I saw a pure river of the water of life proceeding out of the throne of God and of the Lamb.

On either side of the river were there the trees of life which bare all manner of fruit, every fruit in its season: and the leaves were for the healing of the people.

[Revelation 22:1-2]

And God’s last invitation:

And the Spirit and the bride say, Come.

And let him that heareth repeat the glad refrain, Come.

And let him that is athirst come.

And whosoever will, let him drink out of the water of life freely”

[Revelation 22:17]

God’s river of love, and grace, and mercy, and forgiveness, that courses through this weary humanity today, and is a prophetic picture of the Edenic condition by which God will give us back this planet; lost and cursed in sin, but now whole, healed, regenerated, remade according to the grace and mercy of our dear Lord.  I say, it is hardly possible for me in my small faith to receive such a promise from God.  It’s just too good to be true.

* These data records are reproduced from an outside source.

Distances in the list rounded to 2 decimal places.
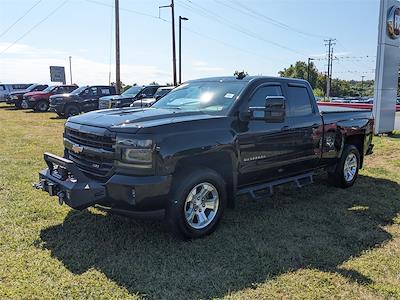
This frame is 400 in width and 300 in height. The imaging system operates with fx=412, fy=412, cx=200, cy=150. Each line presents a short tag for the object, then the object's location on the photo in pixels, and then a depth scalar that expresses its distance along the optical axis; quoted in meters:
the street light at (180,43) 36.92
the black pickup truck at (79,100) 20.77
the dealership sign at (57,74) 49.81
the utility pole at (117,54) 24.62
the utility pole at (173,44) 33.62
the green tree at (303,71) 99.81
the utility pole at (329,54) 89.99
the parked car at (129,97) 18.45
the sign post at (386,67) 14.12
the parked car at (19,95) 28.00
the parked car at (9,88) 33.78
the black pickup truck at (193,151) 4.15
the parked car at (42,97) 25.39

Lord, Lord, how we bow before Thee in thanksgiving, in adoration, in praise, not only for what God hath brought to us in our present lives, but for what God hath promised us in these days that unfold before us.  Bless His name.  Praise His name.  God be exalted, and glorified, and lifted up, forever and ever.  Amen.

We are going to stand now in a moment and sing our hymn of appeal.  And that beautiful invitation of our Lord, we repeat this precious soul-saving hour.  To drink at the fountain of the water of life freely, come.  “Let him that is athirst, come.  Whosoever will, let him come” [Revelation 22:17].  Welcome.  “To accept the riches of God’s grace in Christ Jesus [Ephesians 2:7], I open my heart heavenward and Christ-ward, I’m coming.”  To put your life in the circle and circumference and fellowship of this wonderful church, “I’m coming.”  To answer some call of God in your heart, “I’m coming.” As the Lord shall make the appeal, answer, “Here I am Lord, here I stand.”

If you are in the balcony in the last row, there’s time and to spare, come.  In the press of people on this lower floor, down any one of these aisles, come. There’s a welcome from us, there’s a joy in the Holy Spirit, there’s a gladness in your heart, you’ll see, if you open your life to the leadership and will of the Lord God who made you, who now calls you, and to whom you find love, and grace, and happiness, and refuge.  Come, come, while we stand and while we sing.